Dakar, 11 mars (SL-INFO) – Réunis à Dakar ce 10 mars 2026 sous la présidence du Ministre de l’Hydraulique et de l’Assainissement, Dr Cheikh Tidiane Dièye, la deuxième session du Comité de pilotage du Projet de Gestion des Eaux pluviales et d’Adaptation au changement climatique (PROGEP 2) a dressé un bilan encouragent et tracé d’heureuses perspectives d’un programme stratégique. 

Un projet au cœur des priorités nationales

Dans son discours d’ouverture, le Ministre Dièye a rappelé la vocation première du projet : au-delà de la promotion de l’équité territoriale, réduire les risques d’inondation dans les zones fortement exposées que sont l’agglomération dakaroise — Pikine, Keur Massar, Tivaouane Peul, Sangalkam, Bambilor — ainsi que des villes secondaires comme Mbour et Diourbel. « Le PROGEP 2 est en cohérence avec les priorités nationales en matière d’assainissement et représente une contribution significative pour l’atteinte de l’objectif d’accès sécurisé, inclusif et durable à des services d’assainissement de qualité », a-t-il souligné.

Des réalisations concrètes sur le terrain

Les travaux engagés à ce jour témoignent d’une dynamique opérationnelle soutenue. Parmi les réalisations phares présentées lors de cette session :

→ 46 000 mètres linéaires de canaux de drainage réalisés dans les départements de Pikine, Keur Massar et Guédiawaye ;

→ 30 kilomètres de voiries en autobloquant pour améliorer la mobilité et le drainage urbain ;

→ Un système d’alerte précoce en cours de mise en place pour anticiper et gérer les événements climatiques extrêmes.

Il y a seulement deux semaines, ces avancées ont été saluées lors de la visite du Vice-Président de la Banque mondiale pour la Région Afrique de l’Ouest et du Centre, qui a identifié le PROGEP 2 parmi les projets innovants à promouvoir à l’échelle du continent.

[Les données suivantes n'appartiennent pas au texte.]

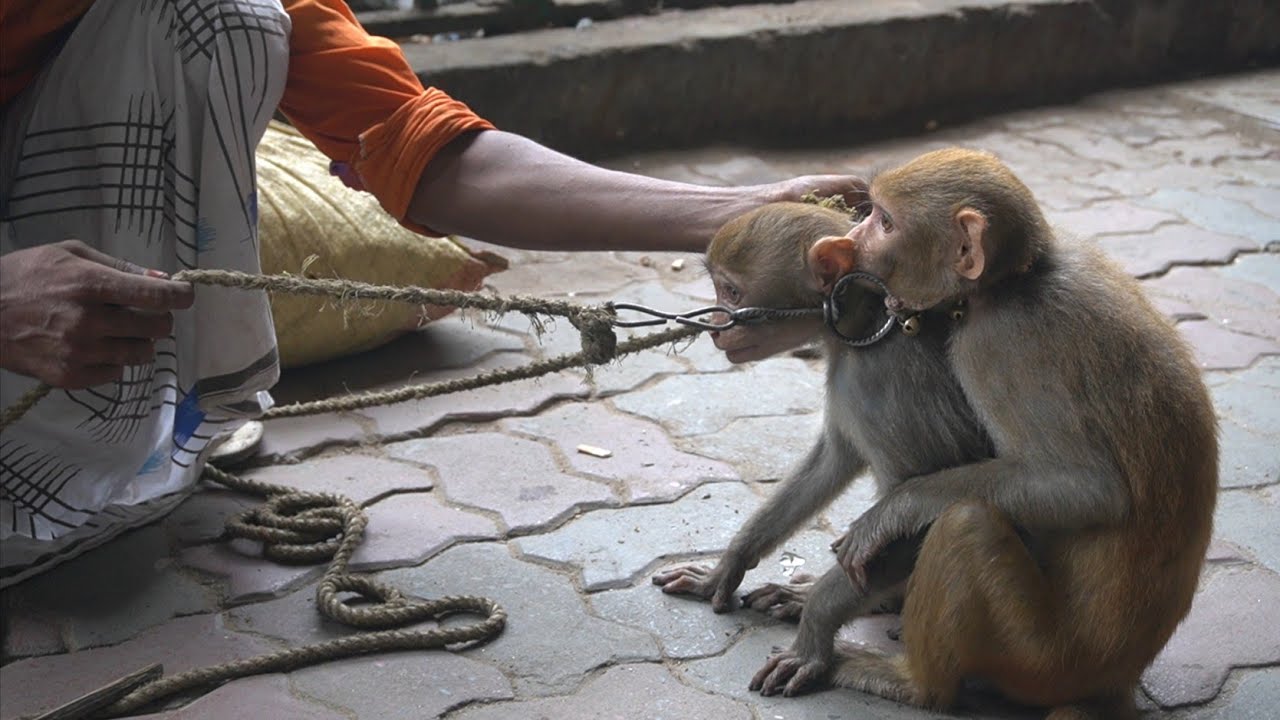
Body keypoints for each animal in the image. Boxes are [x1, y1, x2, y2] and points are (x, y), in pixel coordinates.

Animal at [652, 201, 993, 628]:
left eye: (731, 291)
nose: (714, 328)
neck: (865, 324)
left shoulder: (881, 382)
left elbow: (922, 508)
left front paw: (808, 601)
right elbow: (833, 459)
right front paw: (728, 566)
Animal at [748, 148, 1218, 720]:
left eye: (885, 223)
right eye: (871, 214)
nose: (853, 237)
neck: (1013, 282)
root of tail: (1116, 682)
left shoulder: (997, 342)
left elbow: (1088, 489)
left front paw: (893, 512)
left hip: (1040, 661)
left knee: (966, 523)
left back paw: (911, 683)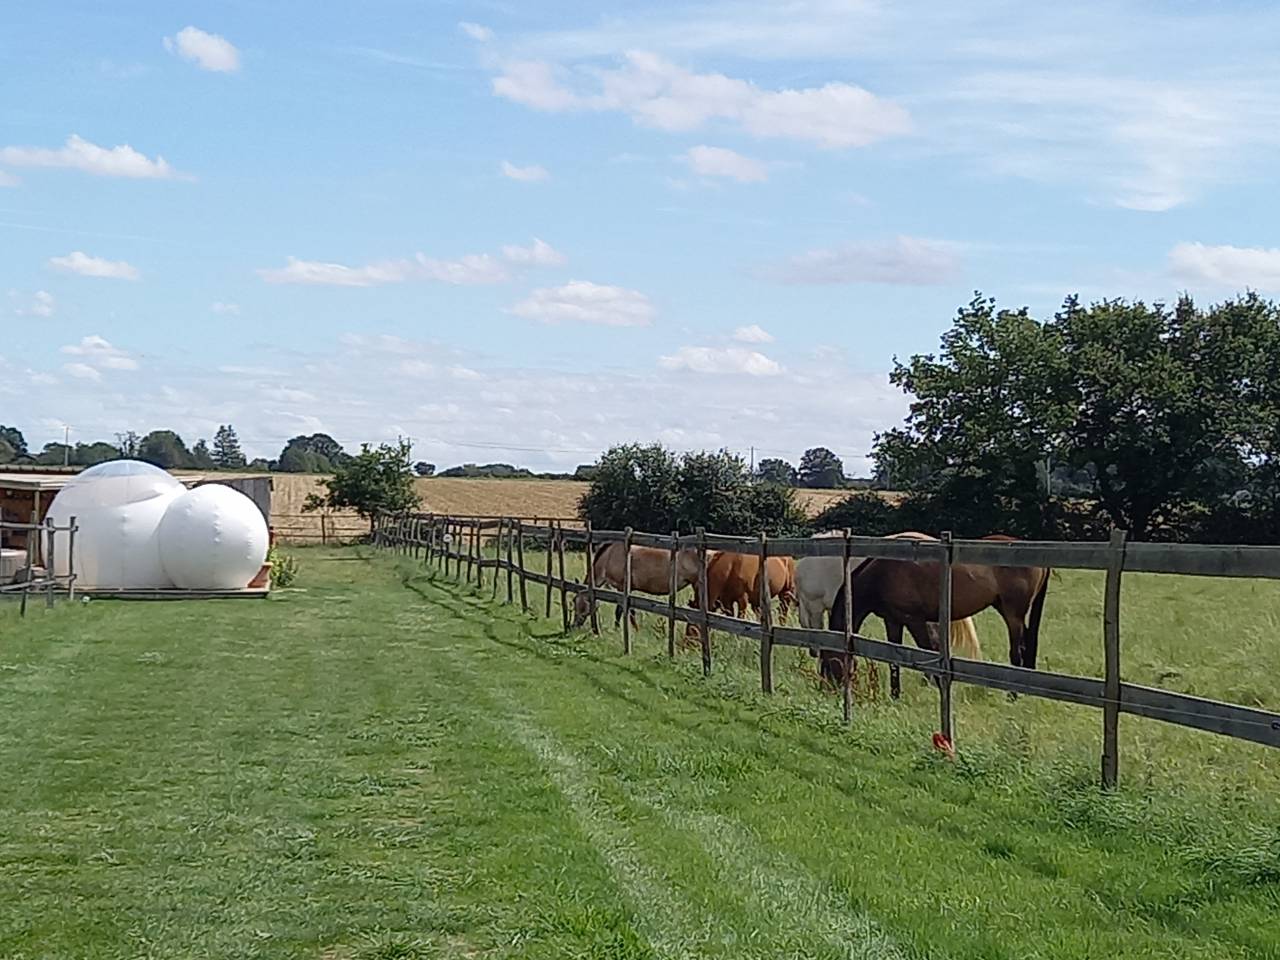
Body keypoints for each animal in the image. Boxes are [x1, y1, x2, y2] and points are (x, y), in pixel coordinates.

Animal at [572, 541, 702, 629]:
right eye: (574, 601)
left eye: (578, 603)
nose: (573, 626)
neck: (610, 556)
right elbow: (630, 611)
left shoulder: (621, 587)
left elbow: (620, 611)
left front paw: (619, 628)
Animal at [825, 534, 1050, 696]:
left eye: (831, 661)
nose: (830, 689)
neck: (882, 573)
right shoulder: (893, 621)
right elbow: (894, 659)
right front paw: (895, 695)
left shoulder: (915, 620)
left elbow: (927, 651)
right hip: (1006, 610)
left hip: (1013, 615)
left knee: (1016, 653)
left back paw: (1012, 696)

Une reconnaissance qui récompense l’ensemble des parties prenantes.

L’ADM, maître d’œuvre d’une approche territoriale intégrée

Entité d’exécution du projet, l’Agence de Développement municipal (ADM) opère à la croisée de trois enjeux majeurs identifiés par son Directeur général, Dr Mamouth Diop, dans son rapport de COPIL. Premièrement, l’internalisation de la territorialisation des politiques publiques urbaines, en phase avec l’Agenda national de Transformation. Deuxièmement, un ancrage solide dans les principes de la décentralisation, favorisant une approche transversale englobant l’ensemble des défis du développement urbain territorial. Troisièmement, une gestion rigoureusement axée sur les résultats, appuyée par des schémas de stratégie de moyen terme et de prospective territoriale.

Cette posture institutionnelle s’articule autour d’une conviction forte : la gouvernance des territoires est indissociable d’une gestion efficace des risques et catastrophes naturelles dans un cadre d’urbanisation maîtrisée. La réforme des Pôles-territoires et l’Acte 4 de la Décentralisation constituent ainsi des leviers essentiels pour ancrer durablement le PROGEP 2 dans les dynamiques locales, soutient le Dg de l’ADM.

Des engagements forts pour la pérennité des acquis

Au nom du Président de la République et du Premier Ministre, le Ministre Dièye a réaffirmé la pleine mobilisation du Gouvernement. Au-delà des infrastructures réalisées, l’État s’est engagé à les pérenniser, à densifier le réseau en cas de besoin de passage à l’échelle, et à mobiliser les ressources nécessaires pour y parvenir. Le ministère de l’Hydraulique et de l’Assainissement s’est également engagé « pleinement aux côtés de l’ADM pour l’atteinte des objectifs du PROGEP 2 ».

Cette session du COPIL a permis de dresser l’état d’avancement des travaux, d’examiner le niveau de mise en œuvre des recommandations de la précédente réunion, d’identifier les contraintes existantes et de convenir collectivement des mesures pour les lever. Le pragmatisme de l’urgence, conjugué à la profondeur d’une intervention durable, reste le fil conducteur d’un projet devenu modèle en matière de gestion des eaux pluviales et de résilience urbaine face aux changements climatiques. La régularité du dialogue technique à travers un comité technique de suivi reste une des clefs de voûte pour une bonne synergie et mutualisation des actions dans le domaine sensible de l’assainissement.  

En guise de rappel, financé par la Banque mondiale, le Fonds nordique de Développement ,la Banque africaine de Développement et l’Etat du Sénégal, le PROGEP 2 s’inscrit pleinement dans l’axe 2 du référentiel national relatif à l’aménagement durable des territoires et à l’urbanisation organisée.